REQUIRED ACTION.
From the data below, copy exactly the lines that lie between the one holding "left front paw: (934, 745)" and the one holding "right back paw: (653, 424)", including both, and nothing more.

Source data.
[Start of Attachment]
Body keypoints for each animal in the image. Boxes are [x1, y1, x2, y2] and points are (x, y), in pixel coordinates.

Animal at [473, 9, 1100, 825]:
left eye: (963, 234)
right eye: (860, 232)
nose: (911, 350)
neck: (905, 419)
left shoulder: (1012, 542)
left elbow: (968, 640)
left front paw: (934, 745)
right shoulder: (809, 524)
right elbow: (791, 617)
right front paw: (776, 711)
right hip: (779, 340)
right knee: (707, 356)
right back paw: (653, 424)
[End of Attachment]
[Start of Attachment]
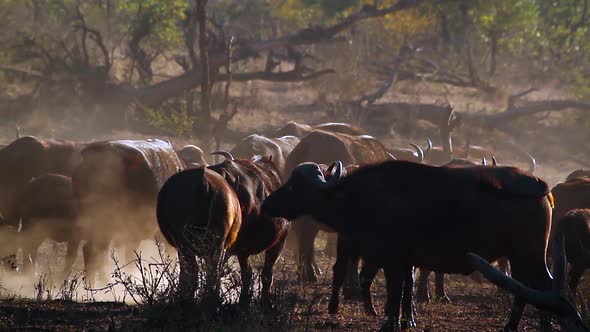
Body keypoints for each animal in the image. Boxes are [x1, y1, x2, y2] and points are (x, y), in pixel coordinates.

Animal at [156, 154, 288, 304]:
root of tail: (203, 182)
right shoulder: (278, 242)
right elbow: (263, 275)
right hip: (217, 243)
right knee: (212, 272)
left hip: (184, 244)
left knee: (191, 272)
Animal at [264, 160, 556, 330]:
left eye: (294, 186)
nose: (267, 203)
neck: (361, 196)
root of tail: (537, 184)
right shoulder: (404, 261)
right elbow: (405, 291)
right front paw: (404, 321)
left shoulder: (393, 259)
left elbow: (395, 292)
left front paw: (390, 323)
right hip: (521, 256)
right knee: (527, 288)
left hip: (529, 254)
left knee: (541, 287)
[End of Attachment]
WRITTEN SOLUTION.
left front paw: (934, 745)
right shoulder: (809, 524)
right elbow: (791, 617)
right front paw: (776, 711)
right hip: (779, 340)
right knee: (707, 356)
right back paw: (653, 424)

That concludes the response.